If I recall from Inverting The Pyramid the 70s Dutch side played 1-3-3-3 - basically a 4-3-3 with a libero. Really cool to see their "aggressive offside trap" in action there, though it couldn't work with the modern interpretation of the law.

Posted

On 12 seconds the Dutch team pay homage to school-boy football, by having every outfield player within 15 yards of the ball.

 

Funnily enough it is the same concept. Football at top level was traditionally always played with players keeping their positions, area of the pitch, man marking etc. Schoolboys will chase the ball wherever it is. Now what the Dutch did was start off the trend that has led to modern football.

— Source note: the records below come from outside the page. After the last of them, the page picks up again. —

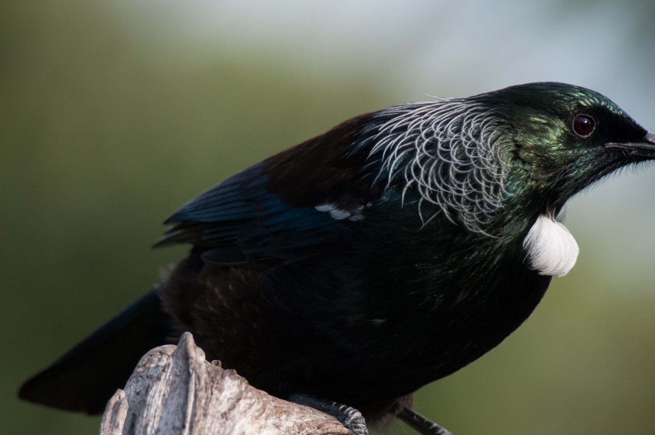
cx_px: 290
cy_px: 276
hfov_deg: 2.1
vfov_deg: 1.4
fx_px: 17702
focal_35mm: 974
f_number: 6.3
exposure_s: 1/1250
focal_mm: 460
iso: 500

What they did back then was a cruder, more extreme version of today's game. The game today is mostly played with the concept of BALL ORIENTED DEFENCE. Basically when a player has the ball there will be 2-3 players closing him down. Rather than marking a player that he could pass to, the main emphasise is to block off as many options of playing the ball as possible. That Dutch team was so ahead of it's time it is unbelievable. Until today those concepts and also the way of developing skills in the way the Ajax school did are still cutting edge.

 

I've only watched clips of the game, but some people claim that Liverpool's 3-0 victory against Newcastle in the FA Cup final in the same year was another early display of total football.

Posted

Funnily enough it is the same concept. Football at top level was traditionally always played with players keeping their positions, area of the pitch, man marking etc. Schoolboys will chase the ball wherever it is. Now what the Dutch did was start off the trend that has led to modern football. What they did back then was a cruder, more extreme version of today's game. The game today is mostly played with the concept of BALL ORIENTED DEFENCE. Basically when a player has the ball there will be 2-3 players closing him down. Rather than marking a player that he could pass to, the main emphasise is to block off as many options of playing the ball as possible. That Dutch team was so ahead of it's time it is unbelievable. Until today those concepts and also the way of developing skills in the way the Ajax school did are still cutting edge.

 

I've only watched clips of the game, but some people claim that Liverpool's 3-0 victory against Newcastle in the FA Cup final in the same year was another early display of total football.

 

 

Fine post.

 

Deffo watch the 90 minutes of the 74 final if you get a chance. You will begin to feel sorry for Newcastle.

Posted

What they did back then was a cruder, more extreme version of today's game. The game today is mostly played with the concept of BALL ORIENTED DEFENCE. Basically when a player has the ball there will be 2-3 players closing him down. Rather than marking a player that he could pass to, the main emphasise is to block off as many options of playing the ball as possible. That Dutch team was so ahead of it's time it is unbelievable.

 

Apart from maybe the Russians at the same time, some of whom were also playing a pressing game. I think they were teams that could only have existed at the time that they did - the first era where there was enough knowledge about the physical preparation of the players to get them fit enough to play a pressing game when they didn't have the ball, and probably not co-incidentally, a period rife with sports -doping offences. Plenty of the Ajax players have admitted being given various pills during that period, and the state of sports 'science' in Russia at the time is well known.

 

Not to mention the fact that the offside rule being different allowed them to take amazing advantage of the difference in the condition of the players between the sides.

 

None of which is meant to take away from the achievements of Ajax, Holland, or the Russian teams. I also enjoyed watching that footage, as I hadn't seen it before.

Posted

Every now and then a team comes along that changes football and Holland did that in the 70s. Same like Hungary did in the 50s and co-incidentally the doping allegedly worked against them in the 1954 final when it was claimed the Germans were on drugs.